Data in this exercise Block Start
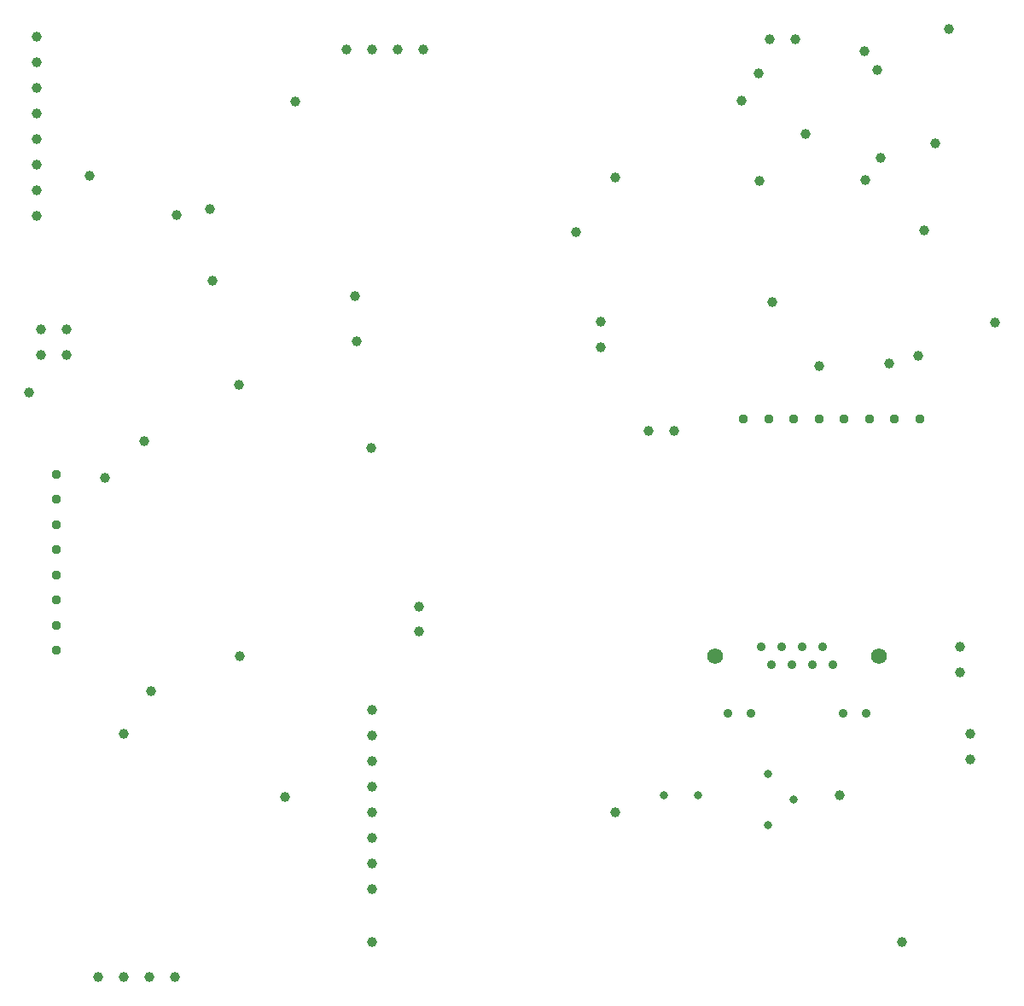
<source format=gbr>
%TF.GenerationSoftware,KiCad,Pcbnew,7.0.9*%
%TF.CreationDate,2023-11-16T02:53:57-05:00*%
%TF.ProjectId,SmartbikeALL,536d6172-7462-4696-9b65-414c4c2e6b69,rev?*%
%TF.SameCoordinates,Original*%
%TF.FileFunction,Plated,1,2,PTH,Drill*%
%TF.FilePolarity,Positive*%
%FSLAX46Y46*%
G04 Gerber Fmt 4.6, Leading zero omitted, Abs format (unit mm)*
G04 Created by KiCad (PCBNEW 7.0.9) date 2023-11-16 02:53:57*
%MOMM*%
%LPD*%
G01*
G04 APERTURE LIST*
%TA.AperFunction,ComponentDrill*%
%ADD10C,0.800000*%
%TD*%
%TA.AperFunction,ComponentDrill*%
%ADD11C,0.890000*%
%TD*%
%TA.AperFunction,ComponentDrill*%
%ADD12C,0.950000*%
%TD*%
%TA.AperFunction,ViaDrill*%
%ADD13C,1.000000*%
%TD*%
%TA.AperFunction,ComponentDrill*%
%ADD14C,1.000000*%
%TD*%
%TA.AperFunction,ComponentDrill*%
%ADD15C,1.570000*%
%TD*%
G04 APERTURE END LIST*
D10*
%TO.C,R12*%
X180488000Y-102640000D03*
X183888000Y-102640000D03*
%TO.C,RV1*%
X190778000Y-100520000D03*
X190778000Y-105600000D03*
X193318000Y-103060000D03*
D11*
%TO.C,J2*%
X186820000Y-94560000D03*
X189110000Y-94560000D03*
X190120000Y-87960000D03*
X191136000Y-89740000D03*
X192152000Y-87960000D03*
X193168000Y-89740000D03*
X194184000Y-87960000D03*
X195200000Y-89740000D03*
X196216000Y-87960000D03*
X197232000Y-89740000D03*
X198250000Y-94560000D03*
X200540000Y-94560000D03*
D12*
%TO.C,JH1*%
X120208000Y-70800000D03*
X120208000Y-73300000D03*
X120208000Y-75800000D03*
X120208000Y-78300000D03*
X120208000Y-80800000D03*
X120208000Y-83300000D03*
X120208000Y-85800000D03*
X120208000Y-88300000D03*
%TO.C,J1*%
X188356800Y-65354000D03*
X190856800Y-65354000D03*
X193356800Y-65354000D03*
X195856800Y-65354000D03*
X198356800Y-65354000D03*
X200856800Y-65354000D03*
X203356800Y-65354000D03*
X205856800Y-65354000D03*
%TD*%
D13*
X117528000Y-62740000D03*
X123528000Y-41220000D03*
X124998000Y-71200000D03*
X126878000Y-96575200D03*
X128938000Y-67490000D03*
X129556900Y-92327100D03*
X132167800Y-45125900D03*
X135438000Y-44528900D03*
X135658000Y-51570000D03*
X138308000Y-61930000D03*
X138426100Y-88901900D03*
X142858000Y-102860000D03*
X143875800Y-33799700D03*
X149828000Y-53160000D03*
X150018500Y-57620000D03*
X151418000Y-68180000D03*
X151488000Y-117200000D03*
X171786000Y-46824000D03*
X175660000Y-41351800D03*
X175690700Y-104333200D03*
X188215100Y-33776500D03*
X189886000Y-31044000D03*
X189976000Y-41734000D03*
X191246000Y-53704000D03*
X194512500Y-37077300D03*
X195860000Y-60090000D03*
X197948800Y-102624000D03*
X200346000Y-28824000D03*
X200445500Y-41604000D03*
X201654900Y-30714633D03*
X201971345Y-39453709D03*
X202845500Y-59787582D03*
X204110491Y-117252491D03*
X205676000Y-59034000D03*
X206326898Y-46616938D03*
X207378300Y-38001700D03*
X208786000Y-26594000D03*
X213299900Y-55718600D03*
D14*
%TO.C,J5*%
X118288000Y-27360000D03*
X118288000Y-29900000D03*
X118288000Y-32440000D03*
X118288000Y-34980000D03*
X118288000Y-37520000D03*
X118288000Y-40060000D03*
X118288000Y-42600000D03*
X118288000Y-45140000D03*
%TO.C,J2*%
X118658000Y-56400000D03*
X118658000Y-58940000D03*
X121198000Y-56400000D03*
X121198000Y-58940000D03*
%TO.C,J6*%
X124338000Y-120700000D03*
X126878000Y-120700000D03*
X129418000Y-120700000D03*
X131958000Y-120700000D03*
%TO.C,J3*%
X148988000Y-28690000D03*
%TO.C,J4*%
X151488000Y-94230000D03*
X151488000Y-96770000D03*
X151488000Y-99310000D03*
X151488000Y-101850000D03*
X151488000Y-104390000D03*
X151488000Y-106930000D03*
X151488000Y-109470000D03*
X151488000Y-112010000D03*
%TO.C,J3*%
X151528000Y-28690000D03*
X154068000Y-28690000D03*
%TO.C,J1*%
X156158000Y-83920000D03*
X156158000Y-86420000D03*
%TO.C,J3*%
X156608000Y-28690000D03*
%TO.C,JP1*%
X174223000Y-55716600D03*
X174223000Y-58216600D03*
%TO.C,J2*%
X178987400Y-66497000D03*
X181487400Y-66497000D03*
%TO.C,BZ1*%
X190956600Y-27660400D03*
X193496600Y-27660400D03*
%TO.C,JP1*%
X209848000Y-87970000D03*
X209848000Y-90470000D03*
%TO.C,J1*%
X210838000Y-96600000D03*
X210838000Y-99100000D03*
D15*
%TO.C,J2*%
X185550000Y-88850000D03*
X201810000Y-88850000D03*
M02*

</source>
Data in this exercise Block End
What the task asks: Exact transcription of the full listing above is required; images do not belong in it.

Output for this exercise:
<source format=gbr>
%TF.GenerationSoftware,KiCad,Pcbnew,7.0.9*%
%TF.CreationDate,2023-11-16T02:53:57-05:00*%
%TF.ProjectId,SmartbikeALL,536d6172-7462-4696-9b65-414c4c2e6b69,rev?*%
%TF.SameCoordinates,Original*%
%TF.FileFunction,Plated,1,2,PTH,Drill*%
%TF.FilePolarity,Positive*%
%FSLAX46Y46*%
G04 Gerber Fmt 4.6, Leading zero omitted, Abs format (unit mm)*
G04 Created by KiCad (PCBNEW 7.0.9) date 2023-11-16 02:53:57*
%MOMM*%
%LPD*%
G01*
G04 APERTURE LIST*
%TA.AperFunction,ComponentDrill*%
%ADD10C,0.800000*%
%TD*%
%TA.AperFunction,ComponentDrill*%
%ADD11C,0.890000*%
%TD*%
%TA.AperFunction,ComponentDrill*%
%ADD12C,0.950000*%
%TD*%
%TA.AperFunction,ViaDrill*%
%ADD13C,1.000000*%
%TD*%
%TA.AperFunction,ComponentDrill*%
%ADD14C,1.000000*%
%TD*%
%TA.AperFunction,ComponentDrill*%
%ADD15C,1.570000*%
%TD*%
G04 APERTURE END LIST*
D10*
%TO.C,R12*%
X180488000Y-102640000D03*
X183888000Y-102640000D03*
%TO.C,RV1*%
X190778000Y-100520000D03*
X190778000Y-105600000D03*
X193318000Y-103060000D03*
D11*
%TO.C,J2*%
X186820000Y-94560000D03*
X189110000Y-94560000D03*
X190120000Y-87960000D03*
X191136000Y-89740000D03*
X192152000Y-87960000D03*
X193168000Y-89740000D03*
X194184000Y-87960000D03*
X195200000Y-89740000D03*
X196216000Y-87960000D03*
X197232000Y-89740000D03*
X198250000Y-94560000D03*
X200540000Y-94560000D03*
D12*
%TO.C,JH1*%
X120208000Y-70800000D03*
X120208000Y-73300000D03*
X120208000Y-75800000D03*
X120208000Y-78300000D03*
X120208000Y-80800000D03*
X120208000Y-83300000D03*
X120208000Y-85800000D03*
X120208000Y-88300000D03*
%TO.C,J1*%
X188356800Y-65354000D03*
X190856800Y-65354000D03*
X193356800Y-65354000D03*
X195856800Y-65354000D03*
X198356800Y-65354000D03*
X200856800Y-65354000D03*
X203356800Y-65354000D03*
X205856800Y-65354000D03*
%TD*%
D13*
X117528000Y-62740000D03*
X123528000Y-41220000D03*
X124998000Y-71200000D03*
X126878000Y-96575200D03*
X128938000Y-67490000D03*
X129556900Y-92327100D03*
X132167800Y-45125900D03*
X135438000Y-44528900D03*
X135658000Y-51570000D03*
X138308000Y-61930000D03*
X138426100Y-88901900D03*
X142858000Y-102860000D03*
X143875800Y-33799700D03*
X149828000Y-53160000D03*
X150018500Y-57620000D03*
X151418000Y-68180000D03*
X151488000Y-117200000D03*
X171786000Y-46824000D03*
X175660000Y-41351800D03*
X175690700Y-104333200D03*
X188215100Y-33776500D03*
X189886000Y-31044000D03*
X189976000Y-41734000D03*
X191246000Y-53704000D03*
X194512500Y-37077300D03*
X195860000Y-60090000D03*
X197948800Y-102624000D03*
X200346000Y-28824000D03*
X200445500Y-41604000D03*
X201654900Y-30714633D03*
X201971345Y-39453709D03*
X202845500Y-59787582D03*
X204110491Y-117252491D03*
X205676000Y-59034000D03*
X206326898Y-46616938D03*
X207378300Y-38001700D03*
X208786000Y-26594000D03*
X213299900Y-55718600D03*
D14*
%TO.C,J5*%
X118288000Y-27360000D03*
X118288000Y-29900000D03*
X118288000Y-32440000D03*
X118288000Y-34980000D03*
X118288000Y-37520000D03*
X118288000Y-40060000D03*
X118288000Y-42600000D03*
X118288000Y-45140000D03*
%TO.C,J2*%
X118658000Y-56400000D03*
X118658000Y-58940000D03*
X121198000Y-56400000D03*
X121198000Y-58940000D03*
%TO.C,J6*%
X124338000Y-120700000D03*
X126878000Y-120700000D03*
X129418000Y-120700000D03*
X131958000Y-120700000D03*
%TO.C,J3*%
X148988000Y-28690000D03*
%TO.C,J4*%
X151488000Y-94230000D03*
X151488000Y-96770000D03*
X151488000Y-99310000D03*
X151488000Y-101850000D03*
X151488000Y-104390000D03*
X151488000Y-106930000D03*
X151488000Y-109470000D03*
X151488000Y-112010000D03*
%TO.C,J3*%
X151528000Y-28690000D03*
X154068000Y-28690000D03*
%TO.C,J1*%
X156158000Y-83920000D03*
X156158000Y-86420000D03*
%TO.C,J3*%
X156608000Y-28690000D03*
%TO.C,JP1*%
X174223000Y-55716600D03*
X174223000Y-58216600D03*
%TO.C,J2*%
X178987400Y-66497000D03*
X181487400Y-66497000D03*
%TO.C,BZ1*%
X190956600Y-27660400D03*
X193496600Y-27660400D03*
%TO.C,JP1*%
X209848000Y-87970000D03*
X209848000Y-90470000D03*
%TO.C,J1*%
X210838000Y-96600000D03*
X210838000Y-99100000D03*
D15*
%TO.C,J2*%
X185550000Y-88850000D03*
X201810000Y-88850000D03*
M02*

</source>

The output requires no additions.